Schools See Funding Increase This Year, But May Lose Next Year

Good news for Armstrong school officials! According to Representative Jeff Pyle, the State will increase funding by over three percent this school year.

 

School officials are wiping perspiration from their brows following the announcement that state funding will increase for this year.

There was an increase in funding for basic, early childhood, and special education.

Armstrong School District will receive $46,781,629 (3.1% increase); Apollo-Ridge $12,079,541 (2.1% increase); Freeport $11,243,830 (3.1% increase; and Leechburg (2.3% increase).

State Representative Jeff Pyle (R-60th District) pointed out in his recent newsletter that Governor Tom Wolf has proposed that all future basic education funding go through a formula which legislators voted into law in 2016. This formula could cut state funding to rural schools by more than 50%.

State Representative Jesse Topper (R-78th District) has been very vocal within the Republican leadership in opposing Governor Wolf’s plan.

“When we passed the new funding formula, it said that all the new dollars allocated to education would go through the new funding formula. But there would be a baseline that you could not go under that. That was done to provide security for many rural districts. If funding would go lower than that baseline, we would be talking about closing many rural schools. The Governor has proposed to eliminate that baseline and wants all the money would go through this new system.”

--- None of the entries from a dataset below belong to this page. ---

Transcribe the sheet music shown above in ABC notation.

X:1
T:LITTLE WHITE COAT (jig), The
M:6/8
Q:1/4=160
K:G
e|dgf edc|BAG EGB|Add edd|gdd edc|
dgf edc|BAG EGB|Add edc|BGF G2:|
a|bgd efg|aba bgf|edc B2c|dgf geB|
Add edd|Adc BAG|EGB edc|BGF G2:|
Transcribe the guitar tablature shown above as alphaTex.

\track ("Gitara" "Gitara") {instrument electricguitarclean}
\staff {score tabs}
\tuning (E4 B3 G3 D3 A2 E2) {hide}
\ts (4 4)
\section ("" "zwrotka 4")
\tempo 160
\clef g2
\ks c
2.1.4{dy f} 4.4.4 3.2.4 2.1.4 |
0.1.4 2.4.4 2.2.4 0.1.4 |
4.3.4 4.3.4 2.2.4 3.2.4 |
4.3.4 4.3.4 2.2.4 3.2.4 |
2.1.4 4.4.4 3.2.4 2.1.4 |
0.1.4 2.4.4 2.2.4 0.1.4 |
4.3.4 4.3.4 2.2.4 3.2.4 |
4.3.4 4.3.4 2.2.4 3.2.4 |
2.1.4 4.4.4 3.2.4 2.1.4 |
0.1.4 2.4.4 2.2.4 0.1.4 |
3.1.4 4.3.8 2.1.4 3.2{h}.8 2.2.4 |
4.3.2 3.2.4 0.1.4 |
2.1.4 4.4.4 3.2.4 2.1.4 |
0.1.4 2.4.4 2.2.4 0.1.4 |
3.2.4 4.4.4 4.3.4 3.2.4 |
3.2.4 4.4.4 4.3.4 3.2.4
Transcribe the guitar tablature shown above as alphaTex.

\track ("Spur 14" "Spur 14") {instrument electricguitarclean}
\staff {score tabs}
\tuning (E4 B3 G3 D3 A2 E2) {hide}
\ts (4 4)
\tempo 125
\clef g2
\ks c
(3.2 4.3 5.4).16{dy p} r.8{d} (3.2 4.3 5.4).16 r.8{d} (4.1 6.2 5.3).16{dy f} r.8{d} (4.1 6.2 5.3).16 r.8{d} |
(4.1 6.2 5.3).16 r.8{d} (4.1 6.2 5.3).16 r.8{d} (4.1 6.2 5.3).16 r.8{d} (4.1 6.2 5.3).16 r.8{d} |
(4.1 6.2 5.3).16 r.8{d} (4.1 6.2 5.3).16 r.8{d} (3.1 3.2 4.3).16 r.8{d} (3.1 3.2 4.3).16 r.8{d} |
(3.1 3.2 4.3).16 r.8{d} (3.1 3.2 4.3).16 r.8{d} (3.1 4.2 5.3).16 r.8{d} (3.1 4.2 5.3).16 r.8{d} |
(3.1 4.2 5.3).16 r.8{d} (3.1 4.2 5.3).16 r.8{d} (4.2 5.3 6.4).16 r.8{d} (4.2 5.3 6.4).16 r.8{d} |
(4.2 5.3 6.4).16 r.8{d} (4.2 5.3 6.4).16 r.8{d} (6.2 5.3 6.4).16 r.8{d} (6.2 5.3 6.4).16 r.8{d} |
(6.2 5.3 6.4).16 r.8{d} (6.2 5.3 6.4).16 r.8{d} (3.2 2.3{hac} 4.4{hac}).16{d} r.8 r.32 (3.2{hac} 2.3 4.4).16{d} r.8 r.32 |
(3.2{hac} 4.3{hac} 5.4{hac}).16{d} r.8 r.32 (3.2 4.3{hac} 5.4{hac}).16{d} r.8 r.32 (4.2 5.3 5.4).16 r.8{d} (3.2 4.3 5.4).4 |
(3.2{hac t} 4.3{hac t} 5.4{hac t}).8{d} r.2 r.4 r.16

For Armstrong School District, it could mean a decrease in funding by as much as 11% in the future.  Topper said it would leave 362 school districts in 44 counties with less funding.

“That’s about $2 billion. For many of these small rural school districts, the tax base isn’t there. You could raise taxes to the maximum allowed by law and still not cover the losses. Schools at the minimum would have staffing cuts, and at the most could go bankrupt.”

The larger populated school districts will benefit. Philadelphia schools would receive an additional $339 million annually if all the basic education money would go through the formula. Meanwhile, Pittsburgh could lose over $70 million.

“You really have to look at who is pushing for this,” Topper said. “The funding formula makes sense moving forward because some of the areas of the state are growing while others are not. However, the idea of making this retroactive would be disastrous. And to try to implement that immediately, I don’t see how you could reasonably do it and not have schools in Armstrong and this part of the state actually close.”